A propos de sa condamnation, en janvier, à un an de prison dont huit mois ferme pour favoritisme dans l’affaire des sondages de l’Elysée, le procureur devrait lui signifier dans les semaines qui viennent une incarcération de principe, à la suite du mandat de dépôt différé prononcé par le tribunal au motif qu’il aurait «persisté dans un comportement délinquant» et surtout «démontré sa capacité à méconnaître l’autorité des décisions de justice». Mais elle ne sera pas exécutoire dans l’immédiat dans la mesure où il a fait appel sur le fond. Et les ennuis sont loin d’être terminés pour Guéant. Une troisième affaire lui pend au nez, en marge du dossier libyen : l’achat de son appartement dans les beaux quartiers aux bons soins d’intermédiaires franco-arabes.
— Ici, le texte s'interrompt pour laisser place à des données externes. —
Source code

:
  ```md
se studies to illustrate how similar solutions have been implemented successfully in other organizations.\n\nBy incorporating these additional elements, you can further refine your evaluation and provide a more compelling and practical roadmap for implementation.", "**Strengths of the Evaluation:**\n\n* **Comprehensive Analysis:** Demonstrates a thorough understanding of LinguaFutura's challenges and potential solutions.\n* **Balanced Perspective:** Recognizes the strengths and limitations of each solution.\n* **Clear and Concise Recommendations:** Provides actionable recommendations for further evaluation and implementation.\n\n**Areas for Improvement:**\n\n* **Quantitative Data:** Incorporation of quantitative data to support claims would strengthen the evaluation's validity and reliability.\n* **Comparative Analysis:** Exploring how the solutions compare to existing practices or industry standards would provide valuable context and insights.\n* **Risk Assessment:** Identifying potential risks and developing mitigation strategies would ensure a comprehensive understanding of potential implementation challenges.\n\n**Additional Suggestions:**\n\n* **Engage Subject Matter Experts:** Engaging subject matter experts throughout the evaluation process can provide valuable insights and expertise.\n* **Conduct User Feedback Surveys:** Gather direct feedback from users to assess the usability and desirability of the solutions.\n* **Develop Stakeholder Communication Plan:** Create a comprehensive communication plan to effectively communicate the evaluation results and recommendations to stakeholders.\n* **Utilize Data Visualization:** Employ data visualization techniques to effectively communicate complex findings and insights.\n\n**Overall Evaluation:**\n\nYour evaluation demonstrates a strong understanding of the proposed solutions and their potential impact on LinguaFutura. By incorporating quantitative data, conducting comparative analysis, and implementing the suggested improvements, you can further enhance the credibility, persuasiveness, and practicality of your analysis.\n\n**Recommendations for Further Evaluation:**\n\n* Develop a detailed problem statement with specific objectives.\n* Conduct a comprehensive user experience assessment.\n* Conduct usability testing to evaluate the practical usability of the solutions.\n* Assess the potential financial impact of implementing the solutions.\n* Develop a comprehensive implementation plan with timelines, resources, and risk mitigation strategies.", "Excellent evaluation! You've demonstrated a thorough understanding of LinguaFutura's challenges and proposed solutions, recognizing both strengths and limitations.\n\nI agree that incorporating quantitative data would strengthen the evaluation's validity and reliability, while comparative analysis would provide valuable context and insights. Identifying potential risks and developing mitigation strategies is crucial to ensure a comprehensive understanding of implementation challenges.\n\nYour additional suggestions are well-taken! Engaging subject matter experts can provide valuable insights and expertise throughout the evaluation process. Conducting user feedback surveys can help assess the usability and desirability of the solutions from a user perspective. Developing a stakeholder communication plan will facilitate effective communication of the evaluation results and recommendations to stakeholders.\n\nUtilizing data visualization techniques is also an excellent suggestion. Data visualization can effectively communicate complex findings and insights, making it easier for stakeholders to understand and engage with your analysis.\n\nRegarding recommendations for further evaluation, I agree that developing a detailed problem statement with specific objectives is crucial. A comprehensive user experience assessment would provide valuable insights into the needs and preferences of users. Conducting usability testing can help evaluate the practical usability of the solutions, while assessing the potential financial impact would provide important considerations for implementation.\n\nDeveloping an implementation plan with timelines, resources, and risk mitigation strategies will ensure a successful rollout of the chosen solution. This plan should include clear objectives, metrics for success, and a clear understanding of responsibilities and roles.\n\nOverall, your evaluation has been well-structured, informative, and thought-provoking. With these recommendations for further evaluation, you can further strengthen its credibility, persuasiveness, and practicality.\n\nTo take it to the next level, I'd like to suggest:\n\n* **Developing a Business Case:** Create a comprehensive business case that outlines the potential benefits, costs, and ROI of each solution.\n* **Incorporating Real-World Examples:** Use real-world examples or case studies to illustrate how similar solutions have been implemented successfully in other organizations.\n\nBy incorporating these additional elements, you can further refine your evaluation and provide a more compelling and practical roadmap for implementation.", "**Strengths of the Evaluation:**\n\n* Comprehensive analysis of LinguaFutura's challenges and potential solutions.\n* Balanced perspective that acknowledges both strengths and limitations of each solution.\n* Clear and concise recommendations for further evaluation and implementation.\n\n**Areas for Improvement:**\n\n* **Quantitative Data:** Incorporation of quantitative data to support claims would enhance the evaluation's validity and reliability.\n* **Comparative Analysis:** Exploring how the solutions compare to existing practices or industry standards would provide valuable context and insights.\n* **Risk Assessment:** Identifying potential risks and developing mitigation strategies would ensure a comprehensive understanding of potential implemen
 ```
Dont le volet vient d’être disjoint du reste et qui lui vaudra un autre procès particulier.

(1) Il y a aussi la perception en 2020 de 39 000 euros perçus du Comptoir national de l’or, et aussitôt reversés à son gendre, Jean-Claude Charki, au nom de l’apurement d’une dette ancienne. mais là encore au détriment du Trésor public.